• _YOUR OBJECTIVE_: From the text about the PURE exhibition below, copy word for word the passage that opens with the words "Upon entering the PURE" and closes with the words "make up PURE.".

• _TEXT SEGMENT_:
The
Experiment deals with the concepts of PURITY: Physical,
Spiritual, Technological, Ideological, Artistic and its
antithesis: CONTAGION: as idea, as meme, as virus -- forces
linking and transmitting one thing to another.
PURE embraces the aesthetic of STERILITY: 1) the Operating
Theater, 2) the Clean Room in high tech manufacturing
and 3) the White Box Gallery.
1) Surgeons undergo a highly meticulous purification ritual.
Upon entering the operating theater, protective masks
are donned. These barriers prevent contagion from infecting
the patient, but also protect the surgeon from potential
contagion from the patient.
2) PURE embraces the aesthetics of technology as well
as technology itself in its quest to employ the most elegant
(pure) solutions to technical problems. Technology is
increasingly incorporating itself into the medical arena,
so much so that it is becoming difficult to tell where
the human and the technological elements begin and end,
concepts which both delight and frighten us. It is the
same situation with technology's influence on art.
3) PURE deals with the intersection of art, technology
and medicine beginning at the common environment where
these discipline exist: the sterile white room. The show
explores the concept of Purity and Sterility, and how
societal ideals have been both enhanced and compromised
by our almost cult-like belief and dependence on Progress
and the increasing interconnectedness within art, technology
and medicine. That our PURE environment is a Big Empty
White Box Store injects the volatility of The Market into
the mix, forcing us to ask; Is Art being sterilized?
•
• •
PURE is a mixed media interactive exhibition / laboratory--
a collaborative effort of artists and performers exploring
the concepts of Sterility and Contagion. Media includes
installation, drawing, painting, sculpture, sound, song,
poetry, photography, video, electronics, and performance
with many improvisational and collaborative crossovers.
PURE is a loaded word. At once its varied connotations
are positive and negative in the extreme. Consider spiritual
purity. Consider racial purity. Consider a pure (clean)
environment. A lake. A laboratory. A hospital-- a place
of both healing and contagion.
Upon entering the PURE exhibition, viewers must go through
a purification ritual- much as a surgeon does before entering
the operating room. The viewer becomes the physician exploring,
discovering, diagnosing the different symbiotic elements
that make up PURE.
Unlike other white box art spaces the walls of PURE remain
bare. The art huddles in the middle, a wide swath of empty
space separating the pieces from the walls. Though the
scale of the space is large, many of the works are small.

• _STUDY MATERIAL_:

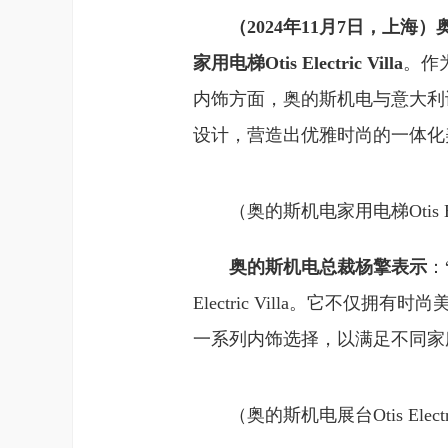
（2024年11月7日，上海
家用电梯Otis Electric Villa
。作为
内饰方面，奥的斯机电与意大利设
设计，营造出优雅时尚的一体化
（奥的斯机电家用电梯Otis Ele
奥的斯机电总裁杨擎表示
：
Electric Villa。它不仅拥
一系列内饰选择，以满足不同家
（奥的斯机电展台Otis Electr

• _TASK ANSWER_:
Upon entering the PURE exhibition, viewers must go through
a purification ritual- much as a surgeon does before entering
the operating room. The viewer becomes the physician exploring,
discovering, diagnosing the different symbiotic elements
that make up PURE.